Дед рядом с ним выглядит форсисто: высок, худощав, складен. Косоворотка перехвачена в талии узким ремешком, на ногах добротные сапоги собственной работы. На земле он держится твердо, шагает прямо, уверенно. Чувствуется по всему облику: хозяин…
Немного приглядевшись к знакомым придорожным лесам, я прислушиваюсь к странному и не совсем понятному для меня разговору, который на ходу, неспешно они ведут между собой.
— Человека на земле забота держит, — размахивает руками Пера-Перфилий. — Пока в бегах да в работе, о болячках думать некогда. Я по себе сужу: лето явится, я не болею и не люблю болеть. Потому что в лес надо, и думка одна: как семейство свое прокормить. А как зима на печь загонит и… началось. Тут кольнуло, там екнуло. И все лежанье не в радость, чувствуешь: силы по капельке из тебя вытекают. На глазах рассыпаешься…
— А мне вот и зимой стариться недосуг. Не имею такого права. Сынов дождаться надо да внуков поднять чуток, а уж тогда можно и за речку…
— А ты живи, ничей след не заступил.
— Так-то оно так, да всему есть предел. И жизни тоже. Сколько намеряно — проживешь, чужого и при желании не прихватишь.
— Нет, Степаныч, — помолчав, опять заводится Перфилий, — не ровно в жизни люди стоят.

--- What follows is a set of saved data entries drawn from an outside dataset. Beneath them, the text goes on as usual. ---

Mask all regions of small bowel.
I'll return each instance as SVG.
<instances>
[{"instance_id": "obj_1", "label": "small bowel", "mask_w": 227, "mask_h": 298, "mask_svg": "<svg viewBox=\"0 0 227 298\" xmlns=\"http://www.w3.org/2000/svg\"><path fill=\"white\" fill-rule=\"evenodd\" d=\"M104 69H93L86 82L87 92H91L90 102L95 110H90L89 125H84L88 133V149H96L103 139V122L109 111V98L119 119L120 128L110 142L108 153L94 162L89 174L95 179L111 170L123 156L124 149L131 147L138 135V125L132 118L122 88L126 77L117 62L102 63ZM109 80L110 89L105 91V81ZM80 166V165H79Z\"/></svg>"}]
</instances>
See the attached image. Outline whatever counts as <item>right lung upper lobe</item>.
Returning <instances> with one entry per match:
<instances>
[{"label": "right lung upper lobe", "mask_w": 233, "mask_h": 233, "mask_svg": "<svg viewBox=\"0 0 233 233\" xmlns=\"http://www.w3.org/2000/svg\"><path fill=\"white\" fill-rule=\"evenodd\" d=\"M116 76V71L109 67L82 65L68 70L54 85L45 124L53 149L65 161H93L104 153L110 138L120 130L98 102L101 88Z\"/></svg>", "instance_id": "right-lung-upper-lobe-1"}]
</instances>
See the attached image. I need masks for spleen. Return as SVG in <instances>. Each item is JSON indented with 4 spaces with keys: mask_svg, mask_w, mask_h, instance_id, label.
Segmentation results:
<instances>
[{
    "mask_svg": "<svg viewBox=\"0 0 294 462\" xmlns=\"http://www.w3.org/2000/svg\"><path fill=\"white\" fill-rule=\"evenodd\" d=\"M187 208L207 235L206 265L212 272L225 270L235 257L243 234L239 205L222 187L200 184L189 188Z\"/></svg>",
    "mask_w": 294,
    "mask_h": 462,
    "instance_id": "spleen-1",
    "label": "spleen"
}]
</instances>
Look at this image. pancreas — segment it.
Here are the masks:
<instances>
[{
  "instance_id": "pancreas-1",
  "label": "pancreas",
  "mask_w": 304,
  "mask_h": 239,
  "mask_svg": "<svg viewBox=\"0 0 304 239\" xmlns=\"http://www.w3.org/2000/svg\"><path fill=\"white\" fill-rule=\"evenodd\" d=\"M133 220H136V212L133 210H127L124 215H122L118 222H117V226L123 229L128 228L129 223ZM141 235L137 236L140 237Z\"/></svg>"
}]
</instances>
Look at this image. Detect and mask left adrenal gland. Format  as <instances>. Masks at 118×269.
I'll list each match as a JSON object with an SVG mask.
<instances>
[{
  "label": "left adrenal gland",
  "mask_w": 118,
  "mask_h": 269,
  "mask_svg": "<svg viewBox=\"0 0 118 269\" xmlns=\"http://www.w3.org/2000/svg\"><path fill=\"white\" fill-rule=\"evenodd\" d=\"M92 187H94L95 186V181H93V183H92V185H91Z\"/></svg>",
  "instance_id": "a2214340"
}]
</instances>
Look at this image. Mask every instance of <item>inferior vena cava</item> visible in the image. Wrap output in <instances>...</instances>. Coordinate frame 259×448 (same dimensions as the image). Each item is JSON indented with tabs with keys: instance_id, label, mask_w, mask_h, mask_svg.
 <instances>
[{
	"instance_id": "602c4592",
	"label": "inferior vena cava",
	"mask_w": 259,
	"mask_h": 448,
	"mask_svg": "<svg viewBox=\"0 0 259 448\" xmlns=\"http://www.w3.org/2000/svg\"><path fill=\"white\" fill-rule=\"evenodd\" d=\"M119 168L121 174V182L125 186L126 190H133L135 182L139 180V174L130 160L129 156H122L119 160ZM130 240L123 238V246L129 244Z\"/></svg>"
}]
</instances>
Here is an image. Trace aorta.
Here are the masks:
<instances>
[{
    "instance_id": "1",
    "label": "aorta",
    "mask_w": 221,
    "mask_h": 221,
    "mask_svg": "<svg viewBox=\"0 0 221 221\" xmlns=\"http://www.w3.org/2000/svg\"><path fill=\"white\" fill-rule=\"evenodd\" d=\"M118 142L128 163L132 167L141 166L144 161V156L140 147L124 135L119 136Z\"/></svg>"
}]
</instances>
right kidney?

Взять хотя бы нас с тобой. У тебя до войны три взрослых сына в помощниках ходили — дай бог им вернуться! — теперь вот внуков целый нарост. По песчинке можно и гору насыпать. А мне каково, когда в глазах от юбок мельтешит. Только и осталось, что леса от грибов и ягод чистить. Топор бабе в руки не сунешь.
— В этом браке сам виноват, — подкашливая, сквозь усы улыбается дед. — Да ты не паникуй, разохотятся девки, посыплются ребятенки, как горох.
— Если бы всё по-хорошему. Только доброе-то всегда лежит, а худое впереди бежит. Где они нынче, женихи? Все в окопах парятся.
Не вспоминали бы лучше про войну, не грустили. Лес-то вот он какой, светлый, радостный, совсем не для гореванья.
Я гляжу, как над самой переносицей деда темным двукрылым журавликом прорезается морщина, над ней вторая, третья… И летит этот клинышек куда-то в глубины его серебристых волос, там обрывается его полет. А может, это и не журавлики вовсе, а бесконечные думы деда о сыновьях и внуках?
— Ничего, — мрачновато роняет он, — хвост гадине прищемили, теперь не уползет в свою проклятую Германию.
Замкнулся дед, попыхивает дымком самокрутки, теперь нескоро разговорится. А Перфилий подплывает к нам лебедочком, ему печаль неведома, вспыхнула искоркой на ветру и погасла.
— Ну что, милованы, приутихли, сентябрем смотрите. На веселую работу торопимся, а песни дома оставили. А ну, родимые! — Он перехватывает у меня оглобельку, и вдруг пронзительно чистым голосом врезается в лесную тишину:
Вот тебе и Барыня, не знаешь, какое коленце выкинет, каким чудачеством развеселит. Но от дурашливых, сочиняемых на ходу частушек Перфилия становится теплее, ноги сами отмеряют дорогу. Теряется она среди мощных сосновых стволов, огибает закраинами цветущие луговины, бежит просветленными березовыми колками, раздваивает темным торфяным следом высокую болотную некось. Густым малиновым настоем разгорается заря, один за одним зажигает листочки на кустах и деревьях, накаляет зеленым жаром каждую хвоинку. Прогретый воздух шевелится как живой, смотришь — и не поймешь: не то травы колышутся беспокойно или волнуется марево над ними, а может, это в моей голове непорядок — кружит ее от густых ароматных запахов.